— Ausgangstext —
Mit der Bestimmung der (inkrementellen) Kosten-Effektivität als ein Entscheidungskriterium zur optimalen Allokationsentscheidung hinsichtlich medizinischer Interventionen ist ein Anwendungsfeld der formalen Entscheidungsanalyse definiert. Die Entscheidungsanalyse lässt sich in der klinischen Entscheidungsfindung (Clinical Decision Making) sowie in Kosten-Effektivitäts/Nutzwert-Analysen einsetzen. Allerdings ergänzen Ökonomen – im Unterschied zur klinischen Modellierung von medizinischen Entscheidungsproblemen – in der gesundheitsökonomischen Modellierung das Krankheitsmodell um ein Kostenmodell.

 

2.2 Definition und Charakteristik der formalen Entscheidungsanalyse


 

Die gesundheitsökonomische Evaluation nutzt im Vorfeld der Analyse von medizinischen Interventionen hinsichtlich ihrer Kosten-Effektivität ein Entscheidungsmodell[5]. Dieser Ansatz zum Vergleich konkurrierender Public-Health-Interventionen wird als formale Entscheidungsanalyse oder als entscheidungsanalytische Modellierung bezeichnet, die auf den Grundlagen der präskriptiven Entscheidungstheorie basiert[6]. Die formale Entscheidungsanalyse (Decision Analysis) ist ein systematischer, expliziter und quantitativer Ansatz zur Entscheidungsfindung unter Unsicherheit und beschäftigt sich speziell mit der Frage, wie medizinische Entscheidungen verbessert werden können[7].

 

Die Aufgaben der formalen Entscheidungsanalyse liegen primär

 

in der Darstellung des Entscheidungsproblems einschließlich der alternativen Handlungsverläufe mit den jeweiligen potentiellen Umwelteinflüssen und der erwarteten Konsequenzen und

 

in der Untersuchung der Auswirkungen der Alternativen durch Berechnung des Erwartungsnutzens der einzelnen Alternativen.

 

Charakteristisch für ein Entscheidungsproblem ist einerseits, dass dem Arzt zur Behandlung einer spezifischen Erkrankung mit einem bestimmten Symptomenkomplex verschiedene Handlungsoptionen zur Verfügung stehen. Alternative Behandlungsmethoden sind bei dem indikationsspezifischen Erkrankungsbild anwendbar und unterscheiden sich in ihrem jeweiligen Nutzen-Risiken-Verhältnis sowie ggf. in ihrer Kosten-Effektivität. Unter diesen Bedingungen konkurrieren die betreffenden Alternativen miteinander.

— Anhand der Angaben —
1. Entnehmen Sie dem Text zur formalen Entscheidungsanalyse wörtlich den Abschnitt von „in der Untersuchung“ bis einschließlich „betreffenden Alternativen miteinander.“.
2. Führen Sie den Text zur formalen Entscheidungsanalyse im Anschluss an seinen letzten Satz weiter.
Die Auflistung wird zur Bearbeitung nicht gebraucht.

— Einträge des Datensatzes —
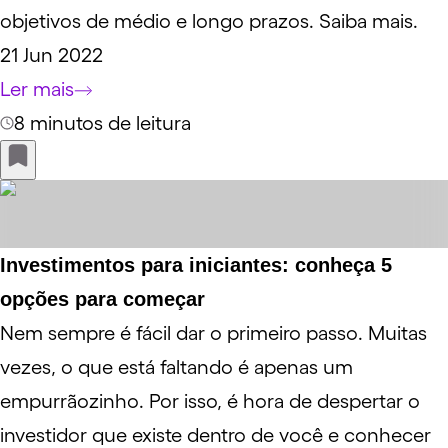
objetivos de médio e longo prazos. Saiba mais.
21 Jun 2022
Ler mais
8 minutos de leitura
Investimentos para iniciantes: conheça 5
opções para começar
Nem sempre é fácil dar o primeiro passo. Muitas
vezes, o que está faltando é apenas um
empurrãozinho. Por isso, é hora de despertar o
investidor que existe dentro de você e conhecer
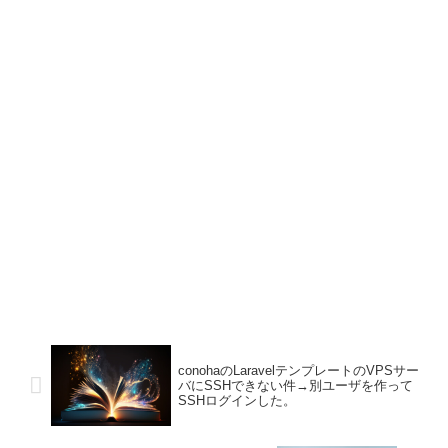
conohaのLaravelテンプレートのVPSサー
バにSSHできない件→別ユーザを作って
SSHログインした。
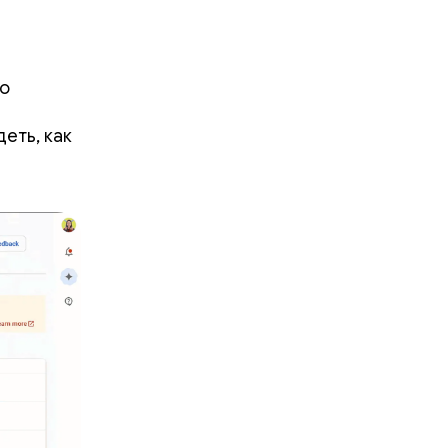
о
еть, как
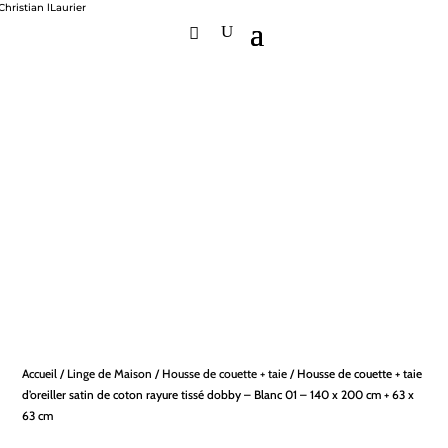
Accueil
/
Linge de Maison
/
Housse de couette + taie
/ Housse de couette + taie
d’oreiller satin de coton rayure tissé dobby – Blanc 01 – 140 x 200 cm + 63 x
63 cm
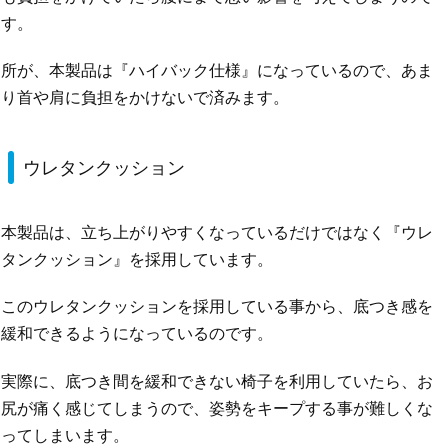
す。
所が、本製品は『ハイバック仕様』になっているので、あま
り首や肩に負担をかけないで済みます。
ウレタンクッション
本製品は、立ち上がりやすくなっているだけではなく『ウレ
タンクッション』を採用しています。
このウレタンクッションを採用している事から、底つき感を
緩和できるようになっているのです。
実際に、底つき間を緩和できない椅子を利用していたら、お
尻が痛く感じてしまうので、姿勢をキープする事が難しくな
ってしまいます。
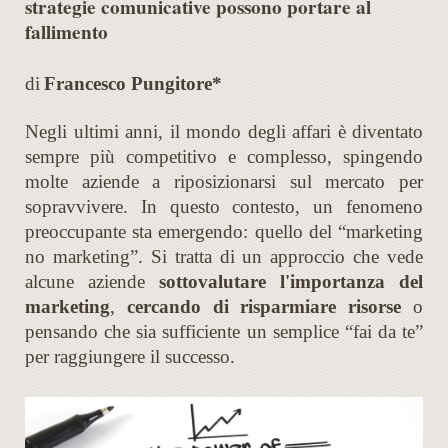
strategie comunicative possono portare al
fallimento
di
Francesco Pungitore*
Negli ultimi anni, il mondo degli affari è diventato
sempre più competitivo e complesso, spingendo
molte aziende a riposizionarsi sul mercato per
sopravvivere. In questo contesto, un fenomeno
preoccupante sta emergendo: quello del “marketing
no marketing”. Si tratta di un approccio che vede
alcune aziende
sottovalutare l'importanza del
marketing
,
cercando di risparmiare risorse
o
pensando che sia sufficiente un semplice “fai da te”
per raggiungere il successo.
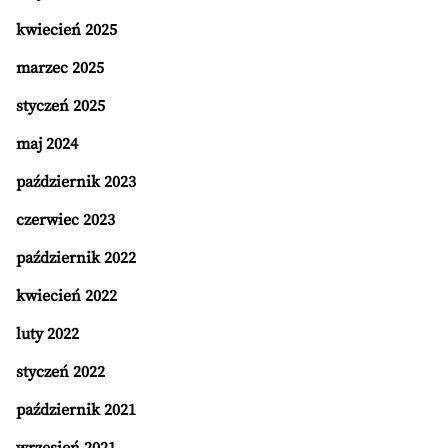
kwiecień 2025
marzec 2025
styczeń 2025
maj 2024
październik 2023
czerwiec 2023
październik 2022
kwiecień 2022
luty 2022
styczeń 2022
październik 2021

==

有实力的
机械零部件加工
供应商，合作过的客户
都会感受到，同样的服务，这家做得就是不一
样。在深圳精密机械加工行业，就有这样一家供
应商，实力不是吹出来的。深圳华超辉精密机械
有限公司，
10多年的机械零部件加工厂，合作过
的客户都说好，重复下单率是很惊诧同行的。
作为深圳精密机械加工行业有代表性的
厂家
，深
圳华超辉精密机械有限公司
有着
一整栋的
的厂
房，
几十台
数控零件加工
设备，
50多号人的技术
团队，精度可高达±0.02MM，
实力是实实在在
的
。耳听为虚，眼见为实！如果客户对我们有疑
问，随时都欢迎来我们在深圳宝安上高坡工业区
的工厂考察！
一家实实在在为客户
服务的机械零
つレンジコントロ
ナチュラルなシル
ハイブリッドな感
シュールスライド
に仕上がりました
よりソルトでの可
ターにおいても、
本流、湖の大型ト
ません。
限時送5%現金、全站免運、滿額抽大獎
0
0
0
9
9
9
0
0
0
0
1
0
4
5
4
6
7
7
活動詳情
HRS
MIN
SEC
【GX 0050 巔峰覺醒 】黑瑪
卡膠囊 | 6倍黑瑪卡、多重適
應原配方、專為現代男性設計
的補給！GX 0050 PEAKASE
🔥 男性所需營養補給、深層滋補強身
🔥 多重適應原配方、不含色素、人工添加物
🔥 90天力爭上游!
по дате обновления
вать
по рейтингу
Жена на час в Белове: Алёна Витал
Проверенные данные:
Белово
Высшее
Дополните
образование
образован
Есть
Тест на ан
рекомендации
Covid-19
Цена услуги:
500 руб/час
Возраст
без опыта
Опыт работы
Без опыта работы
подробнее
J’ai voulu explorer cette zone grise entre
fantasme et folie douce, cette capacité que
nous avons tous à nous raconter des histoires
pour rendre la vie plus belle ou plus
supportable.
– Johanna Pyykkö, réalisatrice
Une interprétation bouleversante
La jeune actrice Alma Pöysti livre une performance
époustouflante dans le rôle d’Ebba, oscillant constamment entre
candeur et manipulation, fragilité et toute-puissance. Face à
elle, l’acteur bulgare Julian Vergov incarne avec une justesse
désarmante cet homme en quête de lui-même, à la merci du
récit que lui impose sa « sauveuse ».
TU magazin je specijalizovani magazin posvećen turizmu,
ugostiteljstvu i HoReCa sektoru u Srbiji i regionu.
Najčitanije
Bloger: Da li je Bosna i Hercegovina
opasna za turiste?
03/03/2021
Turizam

...

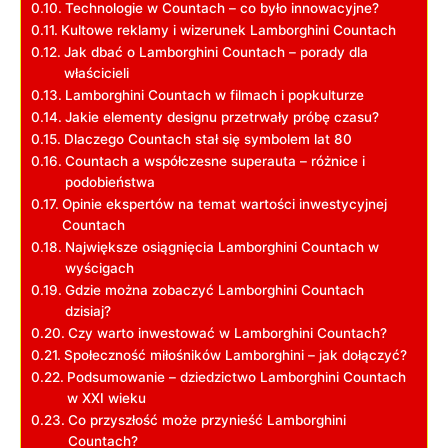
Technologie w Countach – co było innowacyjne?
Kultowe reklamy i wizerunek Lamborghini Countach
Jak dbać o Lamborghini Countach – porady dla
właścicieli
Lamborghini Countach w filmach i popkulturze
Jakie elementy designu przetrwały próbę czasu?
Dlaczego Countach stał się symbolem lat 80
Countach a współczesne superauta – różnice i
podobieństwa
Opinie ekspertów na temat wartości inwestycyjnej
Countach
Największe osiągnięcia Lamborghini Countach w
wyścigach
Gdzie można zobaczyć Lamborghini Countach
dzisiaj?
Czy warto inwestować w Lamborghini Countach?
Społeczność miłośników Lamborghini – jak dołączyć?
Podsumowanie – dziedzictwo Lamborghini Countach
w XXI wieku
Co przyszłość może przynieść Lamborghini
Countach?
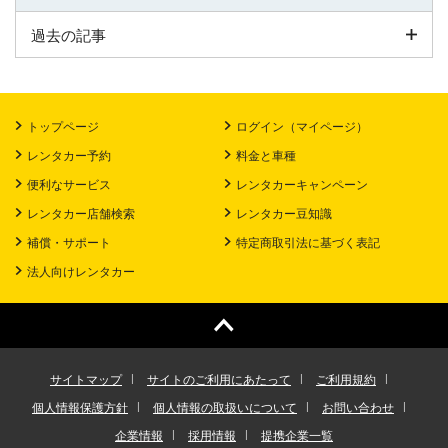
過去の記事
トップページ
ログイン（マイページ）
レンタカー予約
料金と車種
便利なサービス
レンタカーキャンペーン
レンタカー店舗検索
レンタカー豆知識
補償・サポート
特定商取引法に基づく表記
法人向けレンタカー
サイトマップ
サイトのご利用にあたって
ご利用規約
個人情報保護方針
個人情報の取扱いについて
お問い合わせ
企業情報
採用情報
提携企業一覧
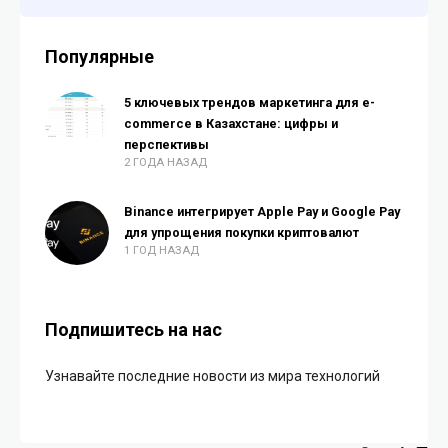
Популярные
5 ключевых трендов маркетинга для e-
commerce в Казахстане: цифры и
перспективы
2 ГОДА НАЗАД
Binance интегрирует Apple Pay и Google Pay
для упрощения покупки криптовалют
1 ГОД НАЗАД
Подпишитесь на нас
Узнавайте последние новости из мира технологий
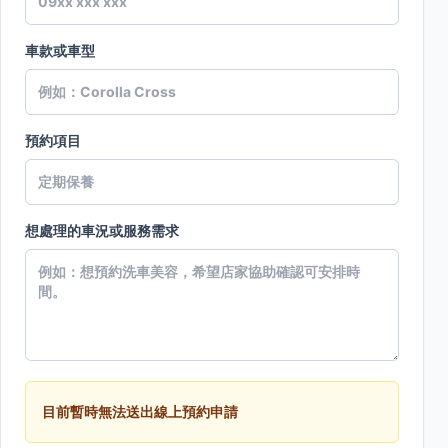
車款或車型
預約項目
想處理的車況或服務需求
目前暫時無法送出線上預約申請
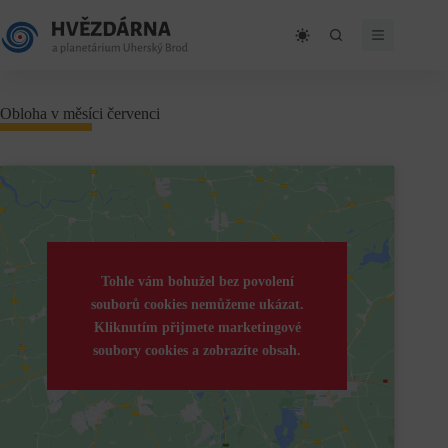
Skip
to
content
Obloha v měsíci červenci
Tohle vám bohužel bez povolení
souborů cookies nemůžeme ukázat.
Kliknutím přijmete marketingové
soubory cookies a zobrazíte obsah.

— Lösungen je Aufgabe —
1.
in der Untersuchung der Auswirkungen der Alternativen durch Berechnung des Erwartungsnutzens der einzelnen Alternativen.

 

Charakteristisch für ein Entscheidungsproblem ist einerseits, dass dem Arzt zur Behandlung einer spezifischen Erkrankung mit einem bestimmten Symptomenkomplex verschiedene Handlungsoptionen zur Verfügung stehen. Alternative Behandlungsmethoden sind bei dem indikationsspezifischen Erkrankungsbild anwendbar und unterscheiden sich in ihrem jeweiligen Nutzen-Risiken-Verhältnis sowie ggf. in ihrer Kosten-Effektivität. Unter diesen Bedingungen konkurrieren die betreffenden Alternativen miteinander.

2.
 

Zum anderen charakterisiert sich ein Entscheidungsproblem durch Unsicherheit und Komplexität. Unsicherheiten bestehen generell hinsichtlich des gegenwärtigen Zustandes des Patienten (z.B. ungenaue Treffsicherheit des diagnostischen Tests) sowie über den gesamten Krankheitsverlauf (individuell verschiedene physische Reaktion des Patienten auf Behandlung, Compliance des Patienten, potentielle Komplikationen). Insbesondere der künftige Krankheitsverlauf formiert sich allgemein durch Umwelteinflüsse, die der behandelnde Arzt nicht kontrollieren kann. Unter diesen Bedingungen ist der Mediziner gezwungen, Entscheidungen zu treffen, die primär auf die Erhaltung und Verlängerung des Lebens seiner Patienten abzielen. Dabei ist im Ergebnis ungewiss, ob sich der Erfolg der angewandten Public-Health-Intervention einstellt und ggf. in welchem Maße. Allein unter Berücksichtigung der Tragweite medizinischer Entscheidungen erscheint die Anwendung der Entscheidungsanalyse bei klinischen Entscheidungsproblemen als äußerst sinnvoll.[8]

 

Darüber hinaus können sich bestimmte Entscheidungssituationen als äußerst komplex gestalten. So nimmt die Komplexität beispielsweise mit der Zahl der Alternativen oder mit einem langfristigen Zeithorizont zu. Eine solche Entscheidungssituation verschleiert ein klares eindeutiges Vorgehen, das den größten klinischen Nutzen für Patienten stiftet. Angesichts der Komplexität spezifischer medizinischer Entscheidungssituationen scheint zweifellos festzustehen, dass den Akteuren des Gesundheitswesens das Treffen von Entscheidungen nicht einzig und allein der Intuition überlassen werden kann. Der Mensch mit einem gesunden Menschenverstand scheint mit der vollständigen Erfassung und Verarbeitung der Komplexität schlichtweg überfordert zu sein und daher unfähig, rationale Entscheidungen hervorzubringen[9].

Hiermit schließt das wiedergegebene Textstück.